EKBIS.CO, JAKARTA -- Perlambatan ekonomi masih terjadi hingga kini. Nilai tukar rupiah bahkan sempat menyentuh angka Rp 14.700 pada Senin (28/9). Kondisi ini tak pelak berdampak pada sektor pertambangan yang sebelumnya lesu terlebih dahulu akibat larangan ekspor bauksit sejak diberlakukannya Peraturan Menteri nomor 1 tahun 2014 sejak 12 Januari 2014 lalu.
Asosiasi Pengusaha Bauksit dan Bijih Besi Indonesia (APB3I) mencatat, hingga saat ini setidaknya sudah ada 40 ribu pekerja aktif di sektor pertambangan bauksit yang terkena pemutusan hubungan kerja.
Ketua Umum APB3I sekaligus Direktur Utama PT Harita Prima Abadi Erry Sofyan menilai alternatif penyelamat ekonomi nasional adalah dengan memompa kinerja ekspor, salah satunya dengan membuka keran ekspor bauksit.
Erry menambahkan, keran ekspor yang dibuka kembali dipercaya bisa memberikan kontribusi terhadap penerimaan negara berupa devisa sebesar 1,6 - 2 miliar dolar AS serta pajak dan PNBP sebesar 480 juta dolar AS. Angka ini didapat apabila kuota yang dibuka kembali adalah 40 sampai 50 juta ton bauksit per tahunnya.

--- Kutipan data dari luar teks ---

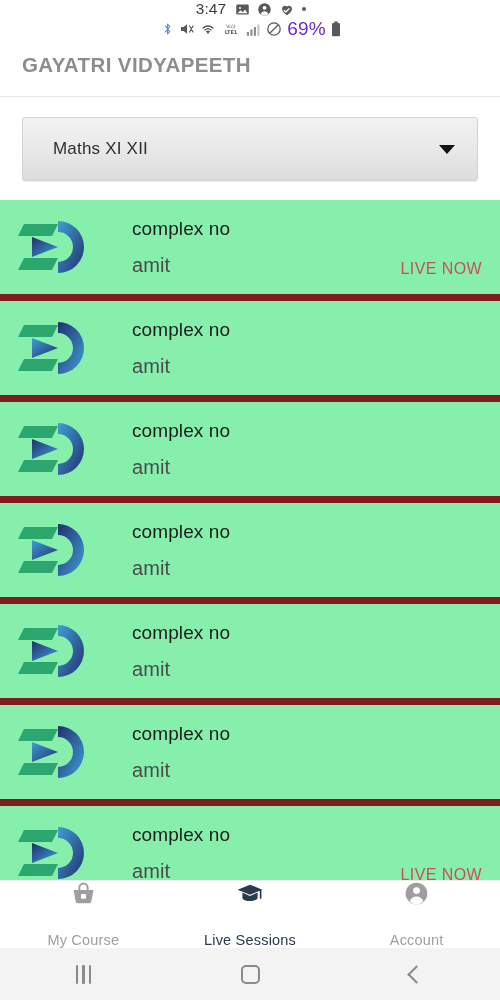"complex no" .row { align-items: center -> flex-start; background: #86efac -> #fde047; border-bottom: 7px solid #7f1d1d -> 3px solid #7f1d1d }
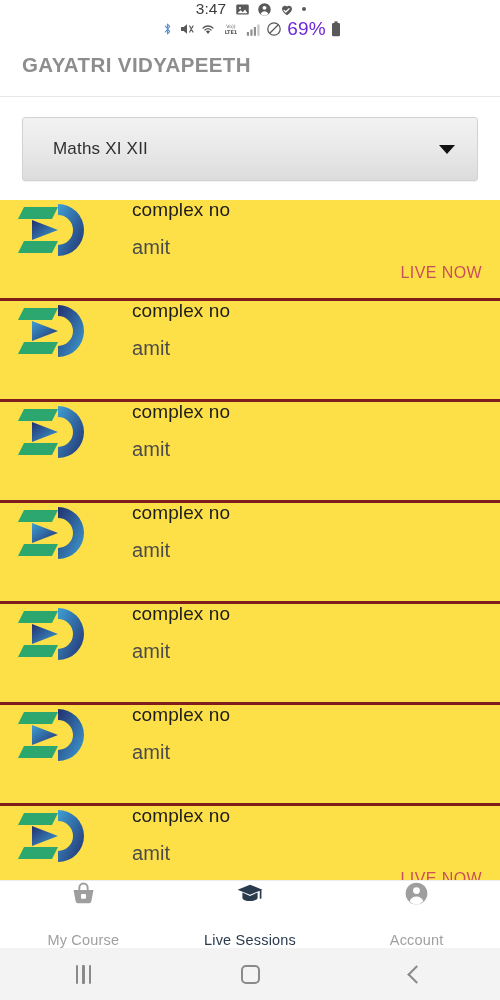"Live Sessions" div.nav-item { order: before "Account" -> after "Account" }
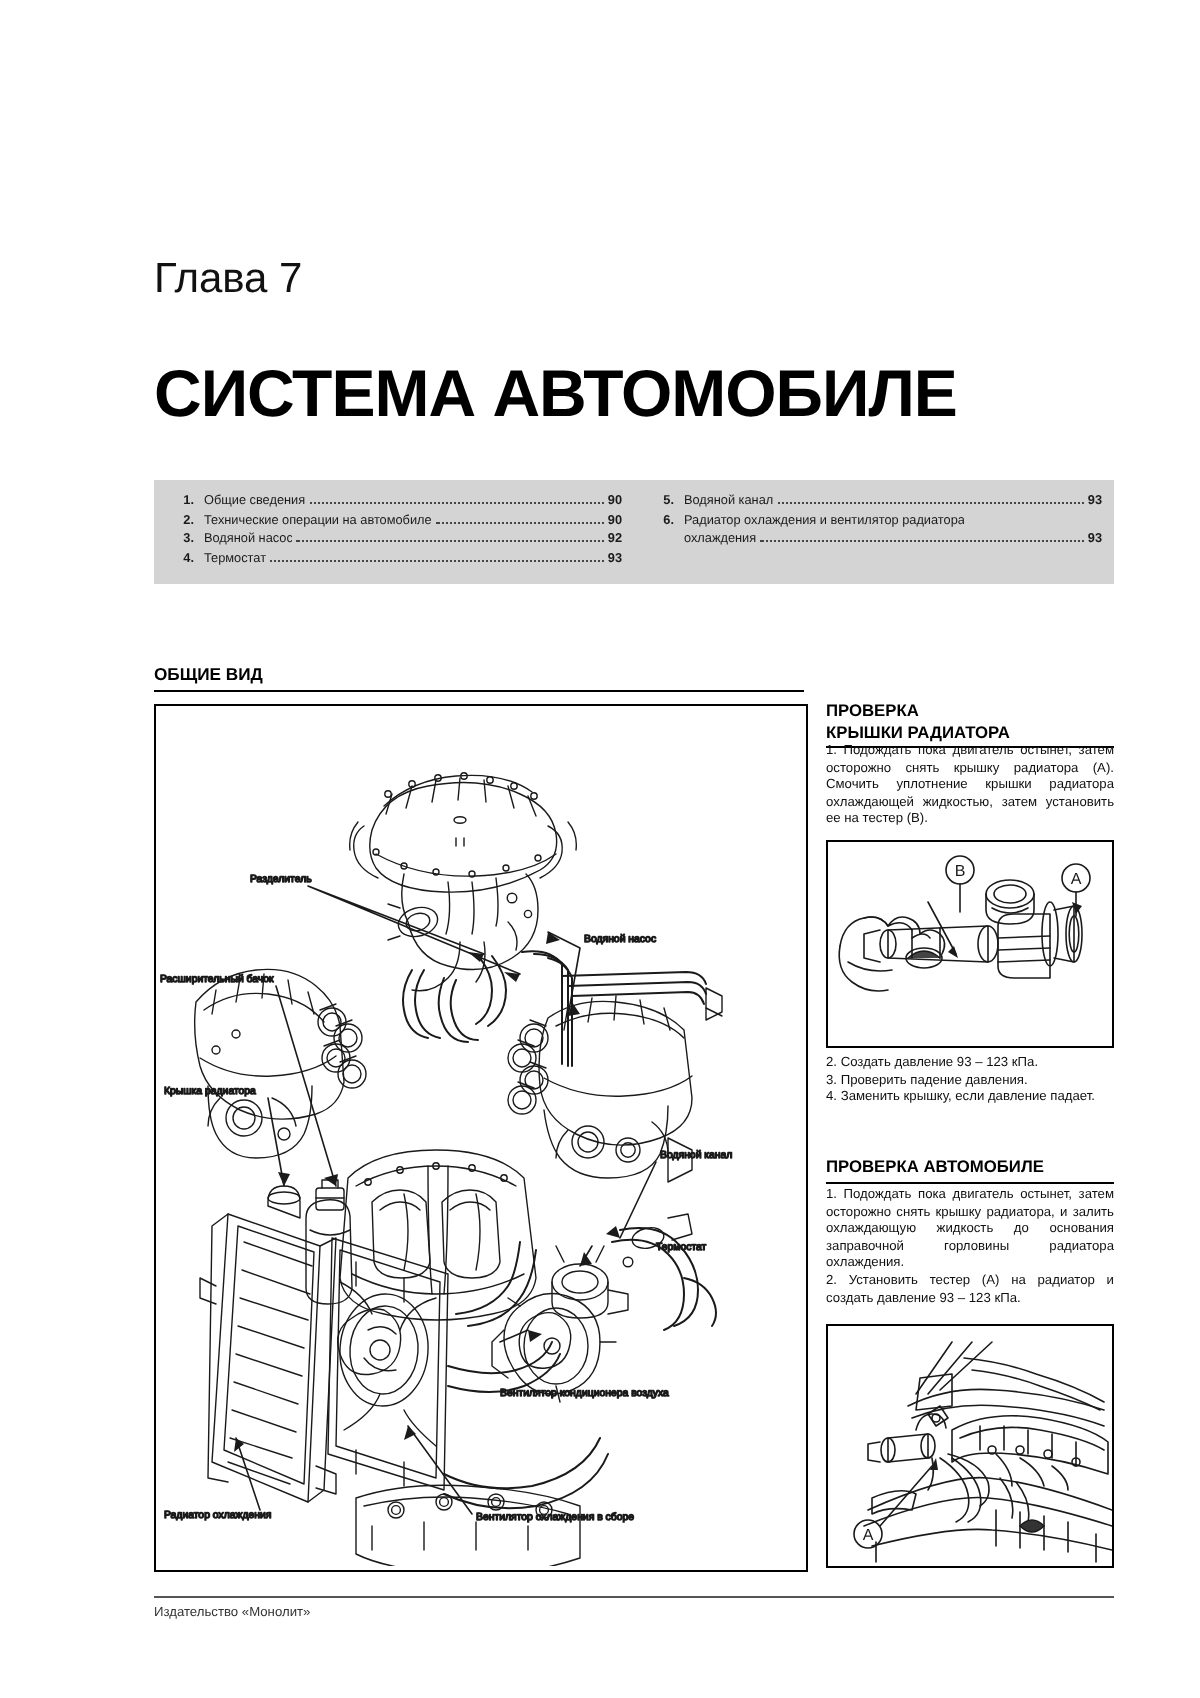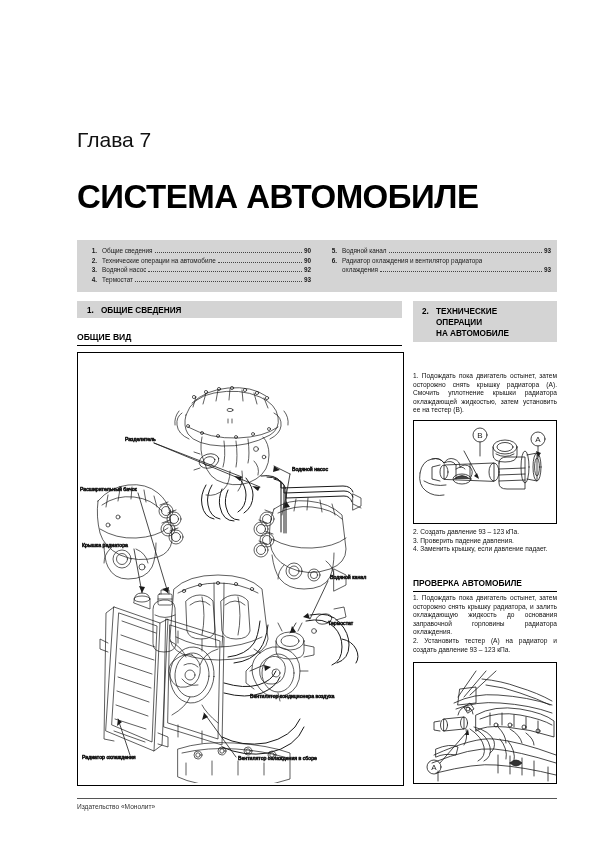"1. ОБЩИЕ СВЕДЕНИЯ" div.sec-bar { html: <div> <span>1.</span><span>ОБЩИЕ СВЕДЕНИЯ</span> </div> -> none }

Selain itu, beroperasinya kembali penambangan bauksit akan membangkitkan kembali lapangan kerja sebanyak 40 ribu orang, serta mampu menggerakan kembali perekonomian daerah dan masyarakat sekitar pertambangan.
"Lebih besar manfaatnya bagi bangsa karena jangan dilihat dari sisi pengusaha. Karena pengusaha kan rakyat juga. Efek domino luar biasa. Karena begitu tambang berjalan kegiatan ekonomi dan usaha di lokasi tambang akan langsung hidup," ujar Erry, Selasa (29/9).